Heating:  Never use heat rocks! Can severally injury your tortoise. Use a ceramic infrared bulb 150 watts very important use dome lamp at either have ceramic or porcelain sockets.
Best to use a basking heat source from above the enclosure placed in an area that will provide a hot spot to a warm area and to a cool side .Should have at least two hides one in the warm area and one on the cool side.

Lighting: Full spectrum UVB is necessary for proper health and proper development for your tortoise.

Temperature: Very important to monitor the temperature in your tortoise enclosure use at least two good thermometers one on the hot side floor temperature and one on the cool side floor temperature
on the hot side temperature should not exceed 90 degrees on the cool side should not drop below 72 degrees.

Soaking:
Soak hatchlings & juveniles 3 times a week hatchling for about 5 minutes, juveniles for about 10 minutes. Soak adults once a week for 10 to 15 minutes.
Water should be luke warm (tepid) in a shallow dish pan no deeper than the bottom of the shell for larger tortoise you may want to use a shallow kiddy pool.

Substrate: The best thing to use for them is a 50/50 mixture of sterile soil (topsoil) and sterile play ground sand.  We use cypress mulch for the inside pens.  Sulcata’s spend a lot of time digging and making borrows.

Feeding: Very important don’t over feed or to force growth feeding can cause severe heath problems for your tortoise. For hatchling to 6 months feed aprox ¼ cup once every day 6 months to a year feed ¼ to ½
Cup once every day juveniles should be fed aprox 1 cup every day and adults should be fed larger rations.
(note if your tortoise does not finish it’s day rations fed a little less.) Always provide fresh drinking water.

Diet: Very important Sulcata tortoise’s diet is mostly high fiber low protein their diet intake should be a variety of grasses, weeds , clover , Sulcata’s are grazing animals ( NEVER FEED ICEBERG LETTUCE )
On occasion can be fed fruits strawberries, banana, cantaloupe, berries, peaches no pits, apricots no pits,
Apples no seeds, pears. Never feed chard, spinach, broccoli, cabbage, cauliflower, green beans or any kind of beans, corn, sprouts of any kind, tomatoes of any kind or any type of vegetable that has legume, oranges or citrus fruits
On occasion can also fed in place of fruit Opuntia cactus .
(Note make sure all food is free of pesticide free)

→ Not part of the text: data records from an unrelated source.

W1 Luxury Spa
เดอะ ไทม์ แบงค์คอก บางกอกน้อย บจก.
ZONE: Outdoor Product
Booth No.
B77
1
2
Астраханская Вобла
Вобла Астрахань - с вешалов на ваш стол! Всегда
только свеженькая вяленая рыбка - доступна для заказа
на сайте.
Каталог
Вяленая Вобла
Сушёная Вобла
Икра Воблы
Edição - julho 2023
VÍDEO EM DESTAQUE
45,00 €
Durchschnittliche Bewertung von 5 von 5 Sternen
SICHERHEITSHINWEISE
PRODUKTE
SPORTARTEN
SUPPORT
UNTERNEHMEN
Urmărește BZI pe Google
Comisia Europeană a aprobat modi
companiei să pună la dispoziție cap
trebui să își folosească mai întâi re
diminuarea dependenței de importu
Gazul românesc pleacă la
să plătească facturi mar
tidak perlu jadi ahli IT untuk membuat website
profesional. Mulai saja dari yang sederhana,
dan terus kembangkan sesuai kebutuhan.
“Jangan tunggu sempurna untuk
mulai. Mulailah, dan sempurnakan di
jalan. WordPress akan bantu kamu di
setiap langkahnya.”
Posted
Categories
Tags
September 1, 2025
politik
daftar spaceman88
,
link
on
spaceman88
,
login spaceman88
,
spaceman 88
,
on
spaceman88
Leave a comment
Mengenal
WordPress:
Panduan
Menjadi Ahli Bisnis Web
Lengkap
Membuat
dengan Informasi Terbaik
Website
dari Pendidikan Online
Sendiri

Supplements: Tri-Cal 2:1 ratio phosphorous free calcium supplement Nekton –Rep multi vitamin or Rep-Cal calcium and multi vitamin. The calcium and multi vitamin should be sprinkled onto food twice a week.
Outdoor housing: during warmer dry months of the year area should be free from poisonous plants , pesticides , fertilizers, sharp objects etc anything that can harm your tortoise. The wall of your outdoor enclosure should be at least 24” tall and aprox 12” underground since sulcata’s enjoy digging and making borrows. the walls should be reinforced to with stand pushing from inside out Can use a dog house or something similar for the hide with a heat source inside provide a swallow pool for soaking and wading .
As your sulcata grows it will require more room the best thing to do is to do the adult set up for the area at least 12‘x 12’ the larger the better since sulcata’s like to roam about and graze.